Now of course there will be some who mean something different by it. To take an obvious example that pops up on blog comments a lot, those who don’t think the Book of Mormon is historical but think it historical fiction may still say the standard statements but mean something different from what I suspect the majority mean.
Clark, you are probably right about what most members understand “I know the Church is true” to mean. But I think there’s also some value in recognizing a more minimalist and flexible content to “I know the Church is true.”
Many members probably understand “the Church is true” to encompass a whole package of propositions. (There is a God who loves us.

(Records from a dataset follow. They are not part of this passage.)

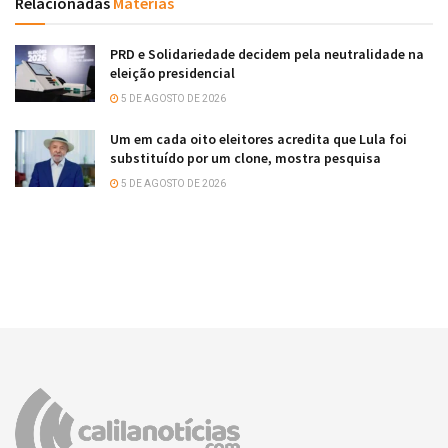
Relacionadas
Matérias
PRD e Solidariedade decidem pela neutralidade na
eleição presidencial
5 DE AGOSTO DE 2026
Um em cada oito eleitores acredita que Lula foi
substituído por um clone, mostra pesquisa
5 DE AGOSTO DE 2026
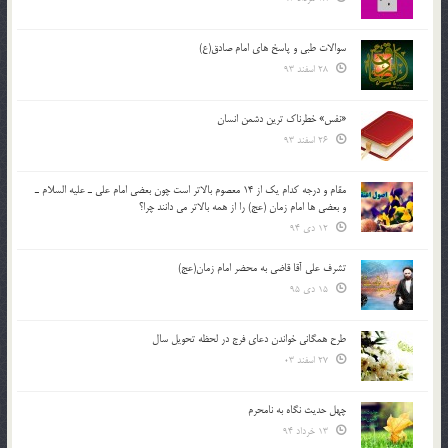
سوالات طبی و پاسخ های امام صادق(ع)
28 اسفند 93
«نفس» خطرناک ترین دشمن انسان
26 اسفند 93
مقام و درجه كدام يك از 14 معصوم بالاتر است چون بعضي امام علي ـ عليه السلام ـ
و بعضي ها امام زمان (عج) را از همه بالاتر مي دانند چرا؟
12 دی 94
تشرف علي آقا قاضي به محضر امام زمان(عج)
15 دی 95
طرح همگانی خواندن دعای فرج در لحظه تحویل سال
27 اسفند 03
چهل حدیث نگاه به نامحرم
13 خرداد 94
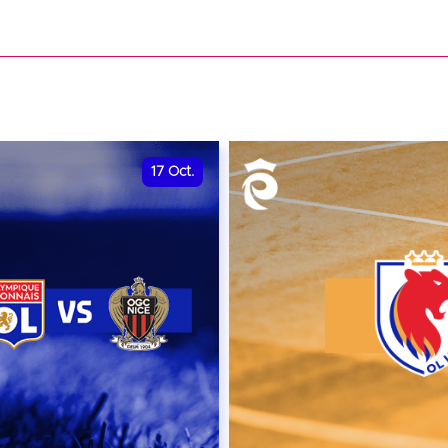
date et heure à confirme
VER
RÉSERVER
17
Oct.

Joseph Smith was called to restore the Church. God reveals his will to us through Church leaders. Priesthold holders have real authority to bless others. This list could be quite lengthy.) And my observation is that for most members, when they say “I know the Church is true”, they are often speaking on the basis of confirmation and direct conviction with respect to some of those propositions. Maybe the Book of Mormon, or priesthood blessings, or something else. They go on to infer that the other propositions are correct– because these come as a package. Or so they assume. So when they say “I know the Church is true,” they may indeed intend to affirm the whole package. But they have real, genuine, direct conviction regarding parts of the package; the rest is perceived entailment.
There’s nothing wrong with this in itself. But my observation is that there are quite a few once sincere members who come to think that some propositions in the package are untenable. Maybe the Book of Abraham, or the First Vision (in the official account), or the divinely-revealed status of polygamy, or whatever. And because the whole set of propositions was always taken to be a package, they conclude that even the parts about which they did have a direct conviction must be mistaken as well. They must have been deceiving themselves, or whatever.

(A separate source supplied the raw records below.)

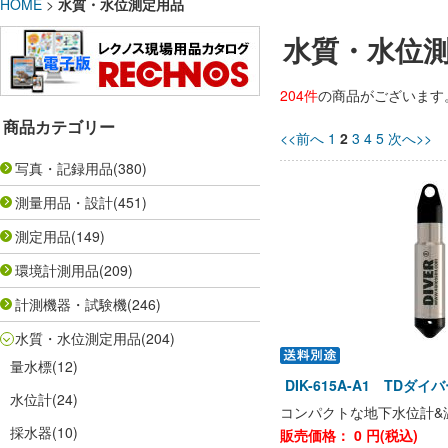
HOME
>
水質・水位測定用品
水質・水位
204件
の商品がございます
商品カテゴリー
<<前へ
1
2
3
4
5
次へ>>
写真・記録用品
(380)
測量用品・設計
(451)
測定用品
(149)
環境計測用品
(209)
計測機器・試験機
(246)
水質・水位測定用品
(204)
量水標
(12)
DIK-615A-A1 TDダ
水位計
(24)
コンパクトな地下水位計&
採水器
(10)
販売価格：
0
円(税込)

This seems to me deeply unfortunate. You want to say to people in this position: “Okay, you may be convinced that propositions x, y, and z are unsustainable. But that’s no reason to forget what you do know, and what you do have a genuine conviction of. You (or maybe we) may have gotten some of the inferences and entailments wrong, but don’t abandon the core of what you had– and should still have– a genuine testimony of.”
Which is why I want to say that at its core, at a minimum, “I know the Church is true” means “I’ve experienced the presence and approval of God in ‘the Church’ and I want to maintain solidarity with it.” The rest I think we can work with.

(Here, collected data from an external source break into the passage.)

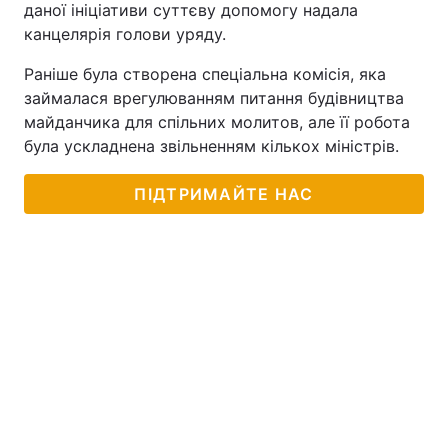
даної ініціативи суттєву допомогу надала
канцелярія голови уряду.
Раніше була створена спеціальна комісія, яка
займалася врегулюванням питання будівництва
майданчика для спільних молитов, але її робота
була ускладнена звільненням кількох міністрів.
ПІДТРИМАЙТЕ НАС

Sorry about the lengthy comment.
I don’t disagree. Once we move from denotation to the various connotations of the phrase I think we’re all fairly clear on what people mean. And, like you, I think most people have some things explicitly confirmed and some things inferred. Some times those inferences are erroneous. And clearly people who may not share what the majority believe about the common connotations, may wish to be more careful about what they say so as to not make people infer they agree. Of course I suspect many just don’t care about that and use the same language even if meaning something slightly more compact.